Welcome!

We are studying regulatory RNA-protein complexes that decide about the fate of (m)RNAs and thereby form a major regulatory parameter during cell development, immune response and cancer progression.

mRNAs contain untranslated regions (UTRs) in their 5’ and 3’ termini that are full of cis-regulatory elements. Those can be structured motifs, extended double-stranded stretches of RNA or short linear sequences. It appears that mRNAs are regulated through the interplay of multiple of these cis elements, often organized in hubs. trans-acting factors are mainly microRNAs and RNA-binding proteins (RBPs) with their RNA-binding domains.

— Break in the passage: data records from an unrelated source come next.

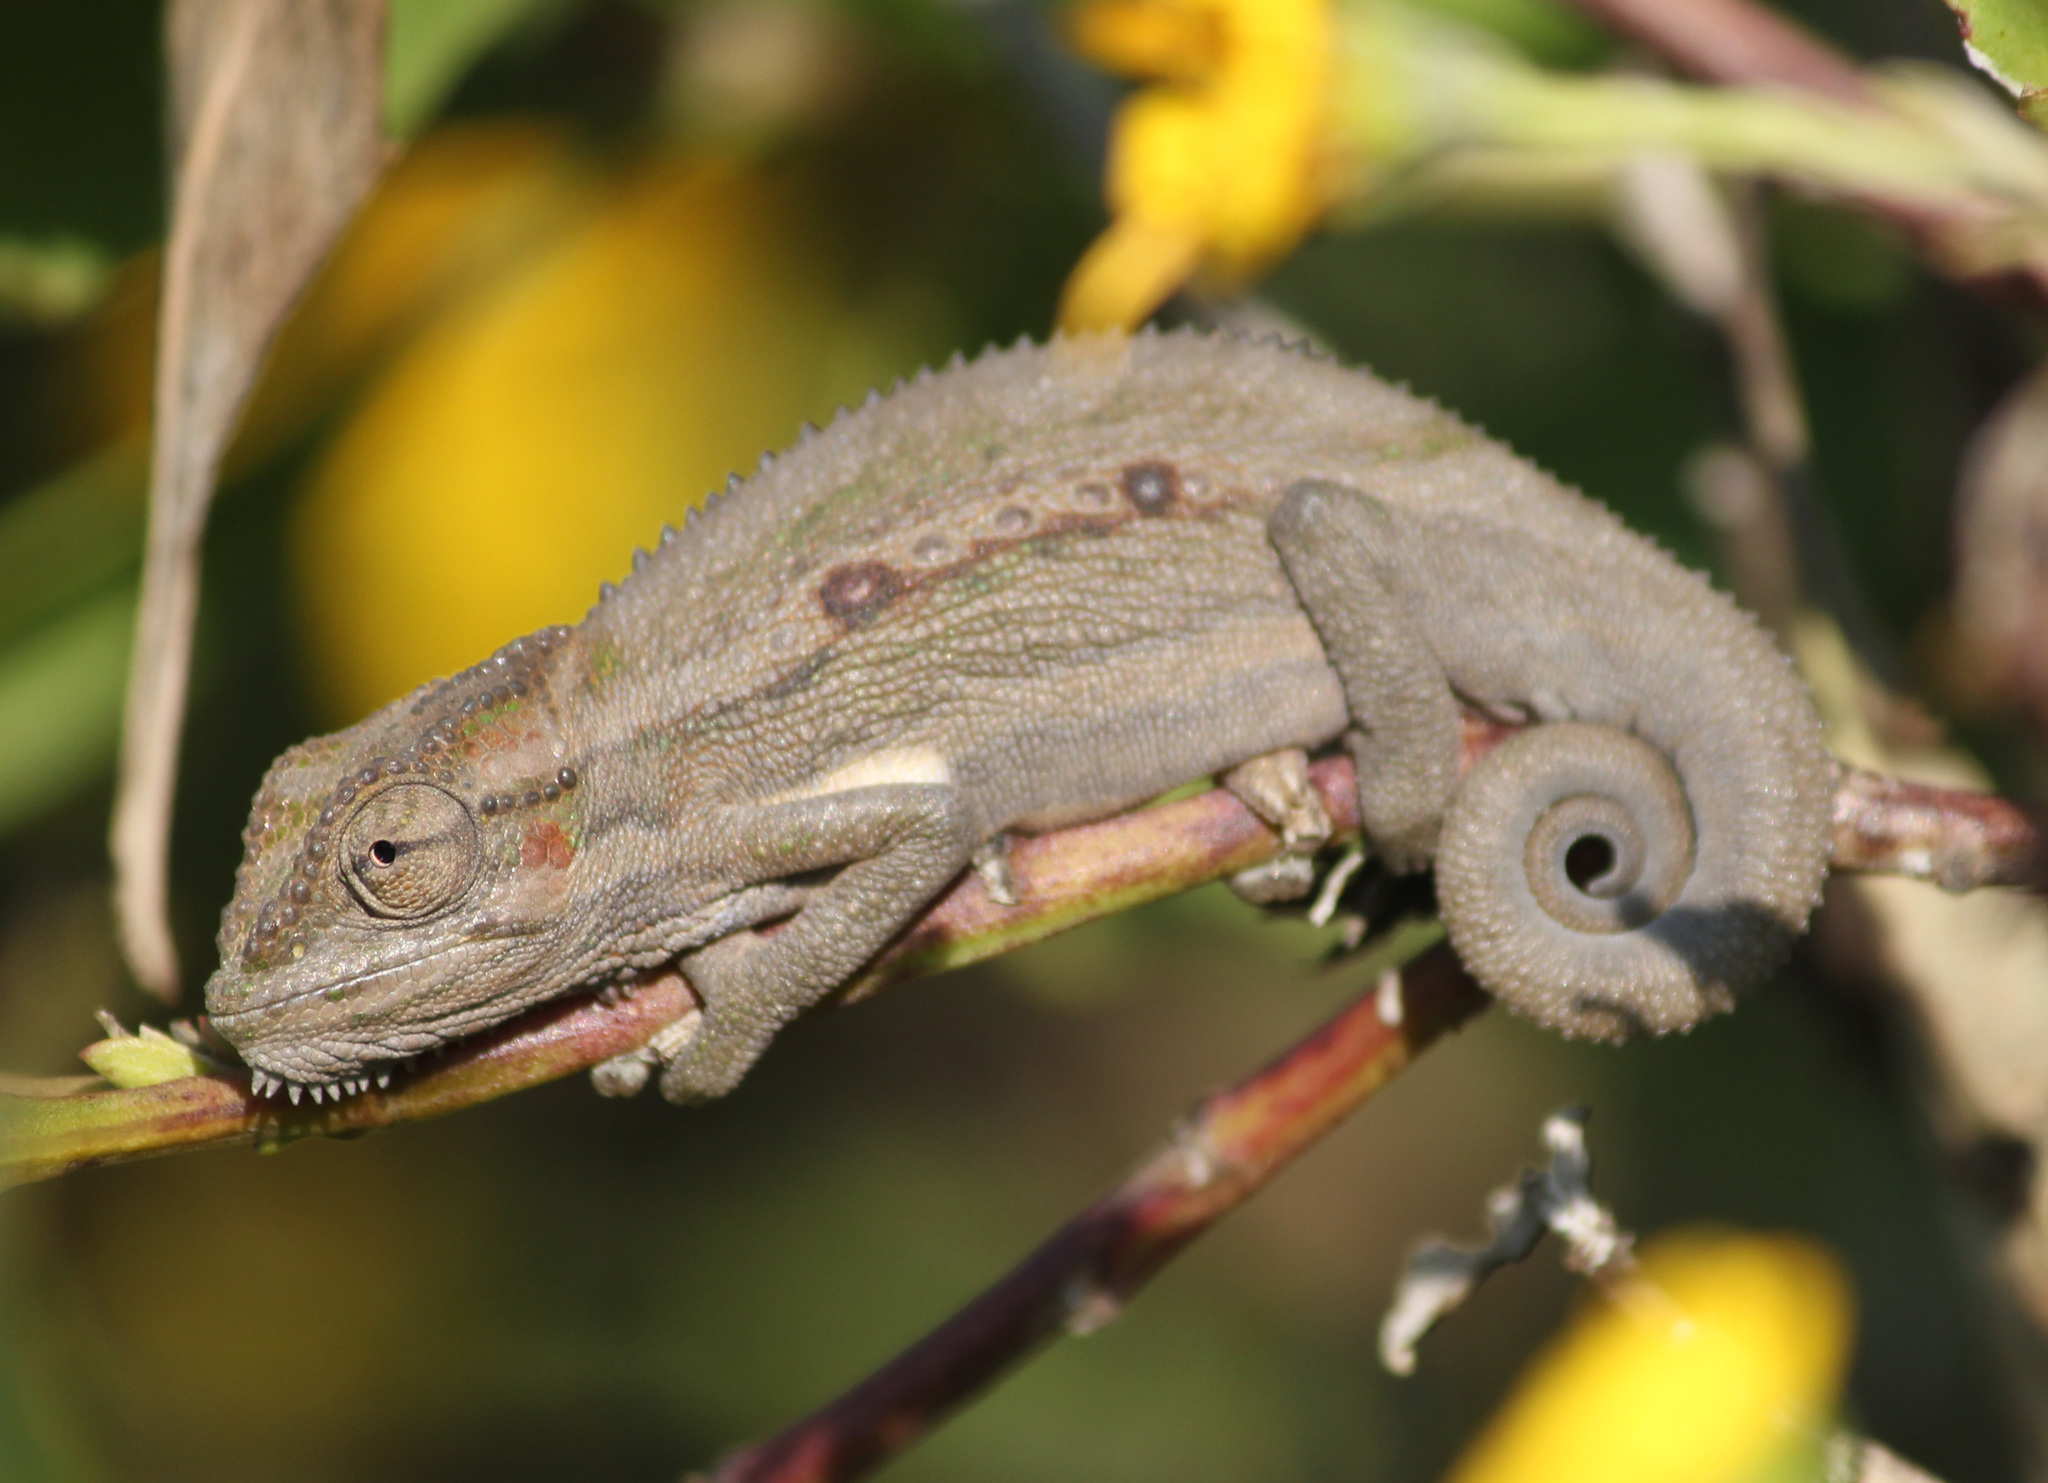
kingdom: Animalia
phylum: Chordata
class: Squamata
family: Chamaeleonidae
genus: Bradypodion
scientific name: Bradypodion pumilum
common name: Cape dwarf chameleon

These domains recognize the cis elements and provoke downstream effects for the mRNA resulting e.g., in mRNA decay, protection, splicing, transport or its translational inhibition.

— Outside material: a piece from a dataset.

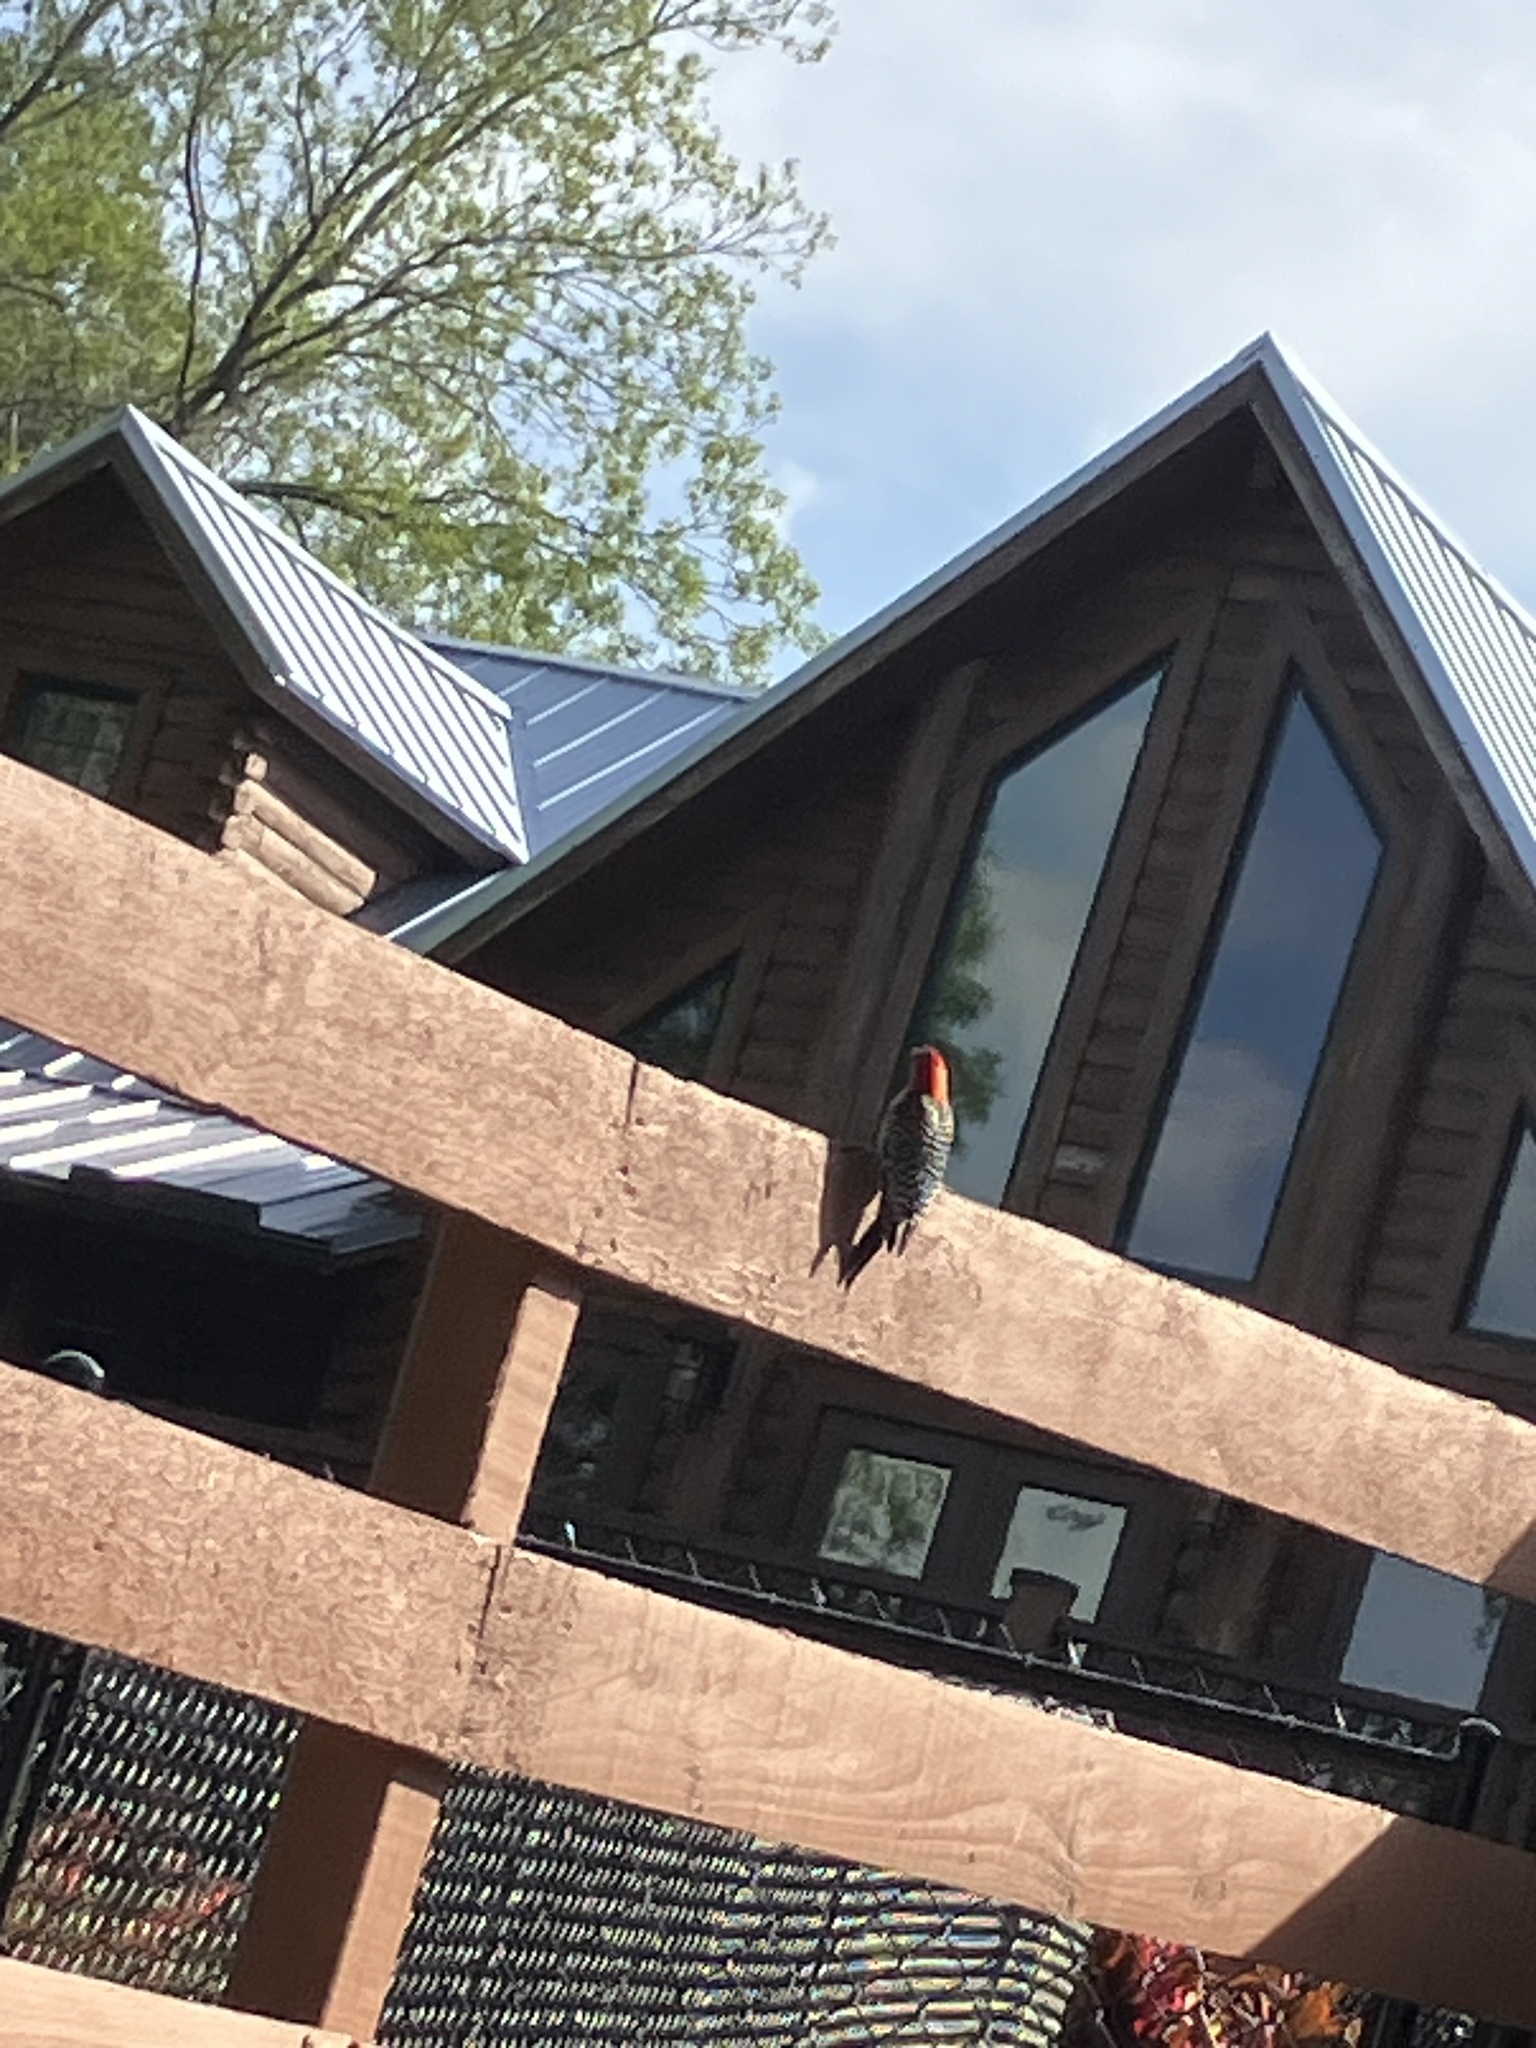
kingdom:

Apparently, the engagement of mRNA and proteins is a key checkpoint for the regulation of mRNA turnover. How nature manages to surveille specific complex formation between more than 2000 RBPs and a limited combination of the four bases has remained a secret in most of the cases. Our lab puts its efforts into unravelling rules of specificity in RNA-protein complex formation.

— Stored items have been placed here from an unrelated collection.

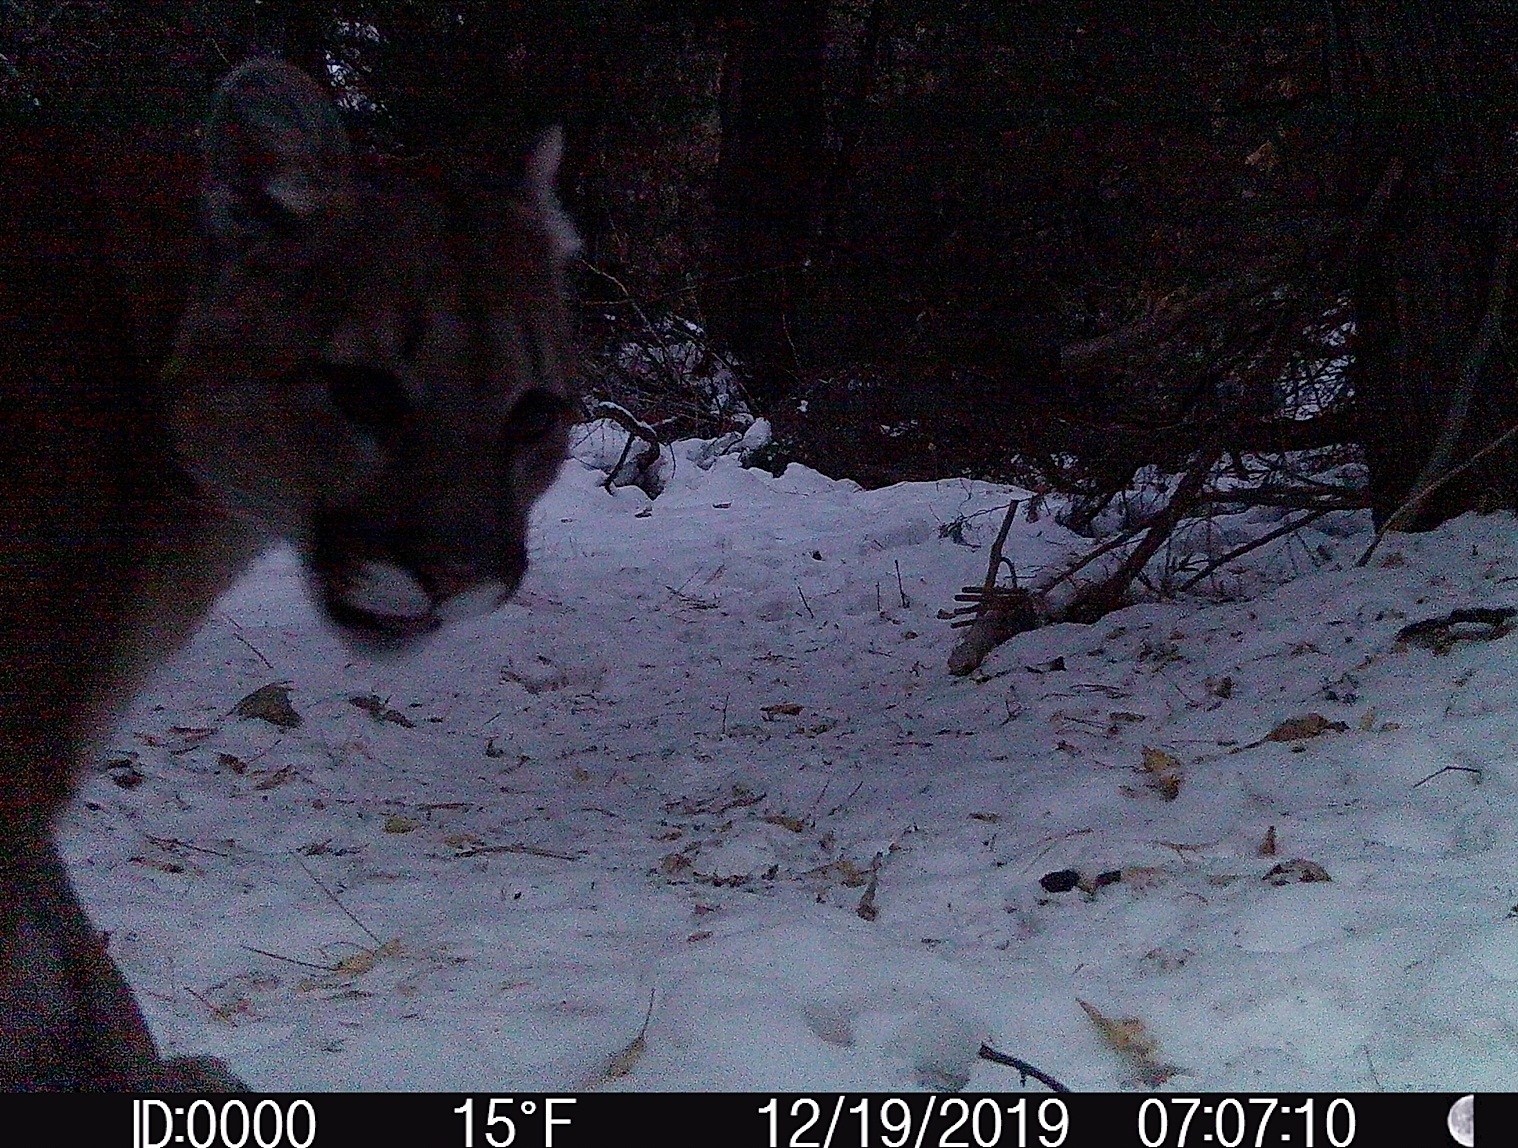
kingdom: Animalia
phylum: Chordata
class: Mammalia
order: Carnivora
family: Felidae
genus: Puma
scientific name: Puma concolor
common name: Puma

Here is a short summary of our activities. Details of the underlying group projects can be found by following the given links (to come...):

Specificity in RNA fold-recognition:

Nature has evolved various concepts of RNA-protein interactions. Some RBPs find their targets through a highly-specific and affine recognition of structured RNA cis elements (e.g. the by the Roquin ROQ domain). We are interested in understanding the precise RNA- and protein-based parameters for this kind of complex formation.

The specific recognition of linear RNAs:

More often, RBPs exhibit multivalent interactions through multiple RNA-binding domains (RBDs) with sequentially arranged short linear single-stranded cis elements (e.g. as known for IMP proteins). Here, the prediction and identification of the exact target mRNAs is hampered by a likely higher-order organization of extended RNA regions involved in the interaction with the protein, which is a focus of our work.

vRNPs:

Besides our interest in eukaryotic RNA-binding proteins, it appears that RNA viruses have evolved conserved RNA element structures to promote their genome and viral progression. Thus, we have developed a strong interest in the specificity of virus/virus and virus/host RNA-protein complexes.

DRBPs:

The most recent past has found a growing number of RBPs capable of interacting with DNA, and vice versa. We thus now have started to include such dual nucleic acid-binding proteins (DRBPs) into our research portfolio.